Rivera stars in this musical adaptation of Friedrich Dürrenmatt's Der Besuch der alten Dame as Claire Zachanassian, a billionairess who has made a successful career of strategic widowing. For the first time in years, she plans a visit to her European hometown of Brachen, which, since her departure, has fallen into economic ruin, giving its residents particular motivation to roll out a red carpet for her auspicious arrival. Her ex-lover Anton Schell (played by Roger Rees) is specially tasked with convincing Claire to invest some of her fortune in the town's recovery, using their romantic past to his advantage. However, after revealing her history of injustice with the self-serving people of Brachen — particularly her old flame — she lays down her terms: money for a life.

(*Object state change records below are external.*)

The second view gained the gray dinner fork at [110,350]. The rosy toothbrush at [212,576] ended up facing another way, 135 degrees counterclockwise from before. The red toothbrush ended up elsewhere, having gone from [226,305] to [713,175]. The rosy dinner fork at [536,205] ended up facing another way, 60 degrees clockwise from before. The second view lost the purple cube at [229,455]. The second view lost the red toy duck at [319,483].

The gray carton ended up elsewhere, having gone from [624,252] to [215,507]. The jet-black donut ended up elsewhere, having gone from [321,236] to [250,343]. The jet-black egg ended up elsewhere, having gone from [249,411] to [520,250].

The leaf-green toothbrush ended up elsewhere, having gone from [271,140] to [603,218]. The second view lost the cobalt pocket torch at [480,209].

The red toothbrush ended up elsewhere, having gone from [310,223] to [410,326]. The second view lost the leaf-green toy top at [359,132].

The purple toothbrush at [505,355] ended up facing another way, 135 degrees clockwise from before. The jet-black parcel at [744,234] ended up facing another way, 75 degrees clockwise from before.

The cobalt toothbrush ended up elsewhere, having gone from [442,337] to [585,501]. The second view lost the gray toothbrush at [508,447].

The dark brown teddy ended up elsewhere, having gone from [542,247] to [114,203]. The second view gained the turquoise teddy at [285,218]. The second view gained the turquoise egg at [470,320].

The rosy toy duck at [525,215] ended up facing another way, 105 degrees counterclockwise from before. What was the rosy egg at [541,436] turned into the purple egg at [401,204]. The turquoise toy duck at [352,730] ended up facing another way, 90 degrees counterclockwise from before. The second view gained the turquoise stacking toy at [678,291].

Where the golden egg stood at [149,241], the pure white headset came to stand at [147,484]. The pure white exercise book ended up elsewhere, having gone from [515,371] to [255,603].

With this sinister proposal, Kander and Ebb — along with their frequent bookwriting collaborator Terrence McNally — are given a blank canvas to explore the themes they've serviced best throughout their illustrious careers. Human greed, conformity, and corruption — topics their most highly lauded musicals Chicago and Cabaret deftly tackle — are once again the centerpieces of this intriguingly dark premise, rarely seen in musicals that make it to today's Broadway stages.

The complex contours and ambiguities of these themes, however, are not probed nearly as deeply here as in the iconic duo's earlier masterpieces. From the moment Claire throws down the vengeful gauntlet, the people of Brachen all but promise to live up to their morally blemished reputations. They spend some time feigning indecision, but the audience never doubts the identity of ultimate victor between greed and virtue.

Director John Doyle's signature macabre minimalism lends to the stage an immediately striking aesthetic. Set designer Scott Pask has created an imposingly vast, dome-shaped, vine-covered hall to house all of the action, which is accented by Japhy Weideman's dramatic lighting and Angelina Avallone's ghoulish makeup to emphasize the townspeople's destitution. These theatrical visual effects, coupled with the performers' exaggerated delivery, injects the piece with a distinctly Brechtian tone. Yet rather than broadening its scope, this stylized approach seems to trap the play on a one-track route of uncompromising fatalism, eliminating the possible tension that could be added by broaching a counterargument — or at the very least offering a more detailed examination of its nihilistic philosophy.

Kander and Ebb's sweet but meandering score reflects a similar lack of tension, with most of the numbers (primarily ballads) expounding on the past rather than advancing the present. The recurring theme "Yellow Shoes" offers the most distinctly Kander and Ebb tune, adding the eerie visual of a mindless herd donning more and more bright yellow accessories — the color of wealth that is soon to send Claire's sacrificial lamb to the gallows.

Even in the score's less memorable moments, the music is performed handily by Williamstown's first-rate cast. Judy Kuhn brings her strong voice to the part of Anton's jealous wife, Matilde, while Jason Danieley's soaring tenor stands out as schoolmaster Frederich Kuhn, who offers the last, though admittedly feeble attempt at dissuading the town from acting on its bloodlust.

Rees and Rivera, though not the strongest singers, make for an interesting pair to watch as they act out their unconventional love story, built on a complex foundation of love, hate, and mutual distrust. Our investment in their relationship is largely owed to their younger counterparts, played by John Bambery and Michelle Veintimilla — a possible homage to a similar device employed in James Goldman and Stephen Sondheim's flashback-filled musical Follies. The youthful couple ignites the top of show with their fiery entrance, elegantly performing Graciela Daniele's sensual choreography. Like a pair of ghosts, the young lovers shadow their older selves throughout the production, securely fastening the knot that has kept these central characters tied to each other, even in Claire's long and storied absence.

As the lights fade on the once-more dark and empty stage, the impact of the haunting story can be felt hanging over the audience. The production, however, has yet to strike the magic combination of musical and dramatic elements that will make the shadows of Claire Zachanassian's "visit" continue to linger.